# Why an error probability of 1/3 in BPP?

BPP is defined as the class of polynomial-time random algorithms which have an error probability of at most 1/3.

But why was 1/3 chosen? If we have an algorithm with some error probability less than 1/2, then we can run it several times, taking the most common result, to obtain an error probability of less than 1/3 while still staying in the same complexity class.

So why isn't BPP instead defined as the algorithms which have an error probability of less than 1/2? Is there something special about 1/3?

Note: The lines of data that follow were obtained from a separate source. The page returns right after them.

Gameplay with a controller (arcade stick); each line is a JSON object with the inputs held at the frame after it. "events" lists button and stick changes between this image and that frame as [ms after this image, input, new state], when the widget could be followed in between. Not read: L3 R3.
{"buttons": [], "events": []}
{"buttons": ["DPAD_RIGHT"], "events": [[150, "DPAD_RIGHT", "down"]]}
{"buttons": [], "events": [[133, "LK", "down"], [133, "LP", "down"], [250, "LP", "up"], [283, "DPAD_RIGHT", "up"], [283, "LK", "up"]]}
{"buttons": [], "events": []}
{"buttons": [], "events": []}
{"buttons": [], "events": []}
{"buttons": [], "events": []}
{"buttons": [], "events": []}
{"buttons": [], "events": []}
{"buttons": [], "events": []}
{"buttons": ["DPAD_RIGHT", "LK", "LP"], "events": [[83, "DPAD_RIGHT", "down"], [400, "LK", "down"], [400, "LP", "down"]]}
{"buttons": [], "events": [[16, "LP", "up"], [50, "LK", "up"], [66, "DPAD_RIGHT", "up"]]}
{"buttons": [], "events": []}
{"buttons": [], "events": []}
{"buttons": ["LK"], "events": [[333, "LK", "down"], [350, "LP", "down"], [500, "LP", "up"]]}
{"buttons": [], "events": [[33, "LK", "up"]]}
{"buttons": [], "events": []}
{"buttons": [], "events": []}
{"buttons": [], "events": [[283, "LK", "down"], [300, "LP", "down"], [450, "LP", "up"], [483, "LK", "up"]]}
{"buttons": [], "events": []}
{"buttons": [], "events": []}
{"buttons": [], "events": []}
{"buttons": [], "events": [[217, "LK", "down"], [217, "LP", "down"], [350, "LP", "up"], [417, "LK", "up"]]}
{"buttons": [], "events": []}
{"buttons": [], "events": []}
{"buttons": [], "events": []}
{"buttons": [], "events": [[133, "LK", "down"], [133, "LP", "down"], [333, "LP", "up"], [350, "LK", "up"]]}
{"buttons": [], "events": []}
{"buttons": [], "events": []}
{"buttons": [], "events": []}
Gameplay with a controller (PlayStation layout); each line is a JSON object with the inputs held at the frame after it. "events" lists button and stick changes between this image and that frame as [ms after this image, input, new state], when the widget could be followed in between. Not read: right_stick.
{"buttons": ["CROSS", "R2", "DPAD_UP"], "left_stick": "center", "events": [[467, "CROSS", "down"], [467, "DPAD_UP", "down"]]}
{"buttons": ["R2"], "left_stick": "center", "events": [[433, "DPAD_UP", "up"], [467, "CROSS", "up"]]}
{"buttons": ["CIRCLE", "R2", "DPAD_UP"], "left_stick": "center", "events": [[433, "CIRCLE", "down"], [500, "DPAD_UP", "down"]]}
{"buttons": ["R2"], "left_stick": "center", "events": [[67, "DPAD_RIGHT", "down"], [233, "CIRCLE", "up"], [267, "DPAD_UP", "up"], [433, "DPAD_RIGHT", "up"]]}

• It even says in the article that In practice, an error probability of ​1⁄3 might not be acceptable, however, the choice of ​1⁄3 in the definition is arbitrary. It can be any constant between 0 and ​1⁄2 (exclusive) and the set BPP will be unchanged. See also Prove or refute: BPP(0.90,0.95) = BPP and Can BPP be bounded around any constant other than 1/2?. – Pål GD Sep 1 '19 at 17:48
• Possible duplicate of Prove or refute: BPP(0.90,0.95) = BPP – Pål GD Sep 1 '19 at 17:50
• It's not a duplicate of the other question. I understand that the classes are equivalent. I am simply trying to understand why the common definition uses 1/3, rather than 1/4, 1/5, or just "some probability less than 1/2". I guess there just isn't a reason and it was the first number the author thought of? – user97294 Sep 1 '19 at 18:09

The constant $$1/3$$ is completely arbitrary. Let's say that $$\mathsf{BPP}_p$$ is the class of problems solvable in polytime with error at most $$p$$. Then $$\mathsf{BPP}_p = \mathsf{BPP}_q$$ for any $$0 < p,q < 1/2$$. The simple proof can be found in any decent textbook or lectures notes on complexity theory, and is also a nice exercise. The idea is that you can boost the success probability by running the algorithm several times and take a majority vote (details left to you).
Why do we like $$1/3$$, then? It's the "simplest" rational number in $$(0,1/2)$$: for example, it is the rational number in $$(0,1/2)$$ with the minimal possible denominator, and with the minimal sum of numerator and denominator.